Go through the records and count every line that holds "Argentina". Only the number belongs in the reply.

=== Begin Enclosure ===

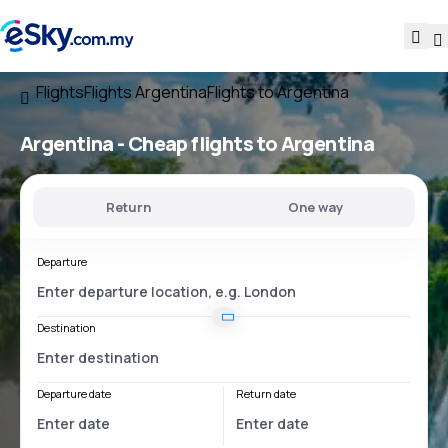
Flights
Flights Argentina
Flights to Argentina
Argentina - Cheap flights to Argentina
Return
One way
Departure
Destination
Departure date
Return date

=== End Enclosure ===

> _Exercise solution_
3